BEGIN Selected text

Don Peebles, head of policy and technical at CIPFA, said: “In a landscape still reeling from a decade of austerity, we would not expect commercial investments in property to be abandoned in full.
“However, we must ensure that responsible decisions are made with transparency and financial sustainability in mind.
“In the end, the most important consideration is how taxpayers will be affected by decisions made at the top, and they should not be left in the dark about the process.”
CIPFA’s suggested proportionality calculation says that, as a minimum, authorities should set an indicator for the ratio of commercial income to net services expenditure.
However, it also outlines a more sophisticated methodology, which would involve authorities starting by calculating “substantial loss events” that could hit each property – such as rent defaults – that could have a revenue impact.
Councils following the model would then use an “appropriately qualified and experienced person” to assign a probability that each loss might arise.
After councils summed the weighted average expected loss for all of the authority’s investment properties, they would compare the figure to their earmarked revenue reserves.
The guidance said: “Where the revenue exposure is greater than the maximum sustainable loss, steps will need to be taken to limit the losses that might arise or remove or reduce the probability of loss events taking place.
“Alternatively, earmarked reserves could be increased. If these steps do not reduce the revenue exposure to an acceptable level, consideration will need to be given to disposing of the properties.”
Speaking about the methodology last month, Peebles told a CIPFA conference: “For those who want something formal – the trainspotters out there – we will have a scientific methodology for you to think what proportionality looks like.
“However, it is not prescriptive and you don’t have to follow this.”
The guidance also deals with the thorny issue of the externalisation of internal borrowing – the taking of loans to cover historical expenditure that created a need to borrow but which was initially funded by internal borrowing.
The guidance says: “If externalisation of internal borrowing is being proposed, then it should be clear that the new external borrowing has a historical justification – i.e. in support of capital expenditure that has already been incurred and previously funded by the internal borrowing, not for the funding of future capital expenditure where there are substantial commercial returns.
“The new borrowing should satisfy an existing underlying need to borrow for capital purposes, as measured by the capital financing requirement.”
Last year, CIPFA promised the guidance, prompted by the failure of the government’s revised investment code, to curb some instances of councils borrowing to invest in commercial property.
However, the recent hiking of the Public Works Loan Board interest rate by one percentage point is seen in the sector as being likely to severely dampen this activity.
Earlier this month, Room 151 revealed that the rate of Public Works Loan Board borrowing fell to its lowest level for more than a year immediately after the Treasury hiked the loan rate.

END Selected text
BEGIN Provided material

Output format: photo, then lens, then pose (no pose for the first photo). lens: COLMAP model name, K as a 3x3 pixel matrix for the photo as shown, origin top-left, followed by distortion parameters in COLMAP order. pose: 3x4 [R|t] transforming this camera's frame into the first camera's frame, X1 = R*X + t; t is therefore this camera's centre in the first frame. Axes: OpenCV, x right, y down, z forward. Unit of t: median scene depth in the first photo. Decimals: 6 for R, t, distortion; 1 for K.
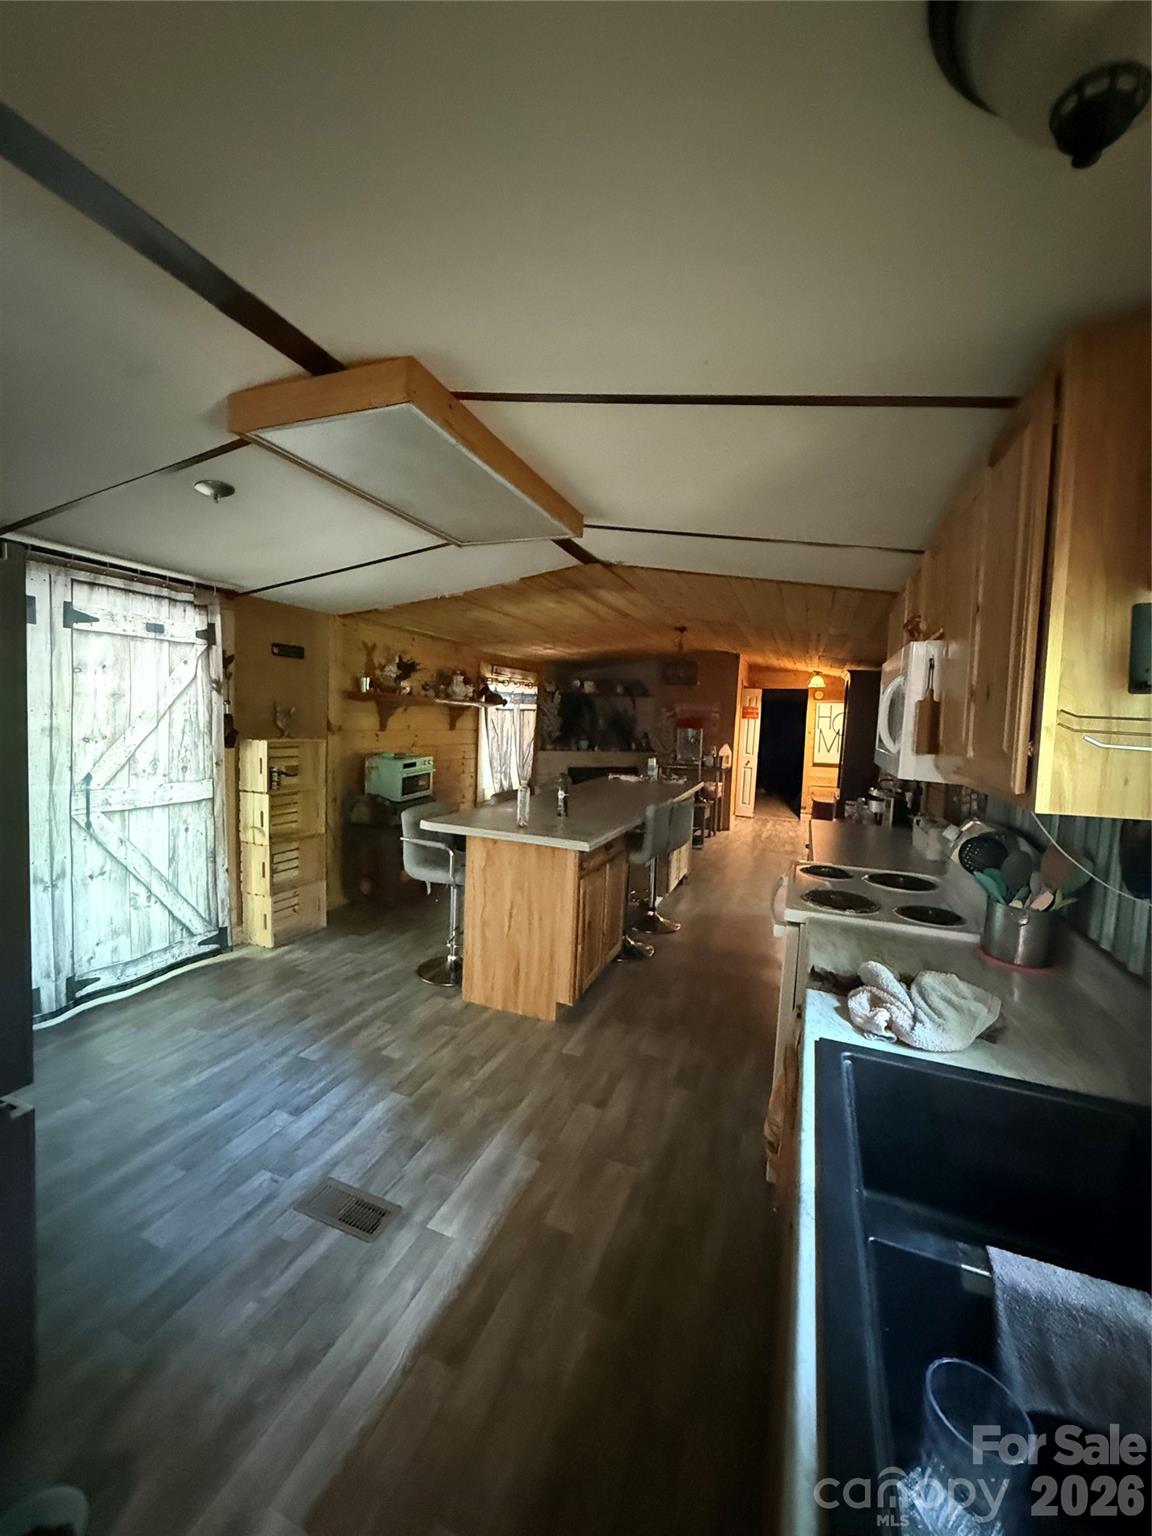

END Provided material

● **What you need to do**
1 > In the article on CIPFA's guidance, rewrite the passage from "CIPFA’s suggested proportionality" to "net services expenditure.", changing "proportionality calculation" to "proportionality test".
2 > According to the article on CIPFA's guidance, by how much was the Public Works Loan Board interest rate recently raised?
This data comes from a different source than the article on CIPFA's guidance.

● **Outputs in order**
1 >
CIPFA’s suggested proportionality test says that, as a minimum, authorities should set an indicator for the ratio of commercial income to net services expenditure.

2 > By one percentage point.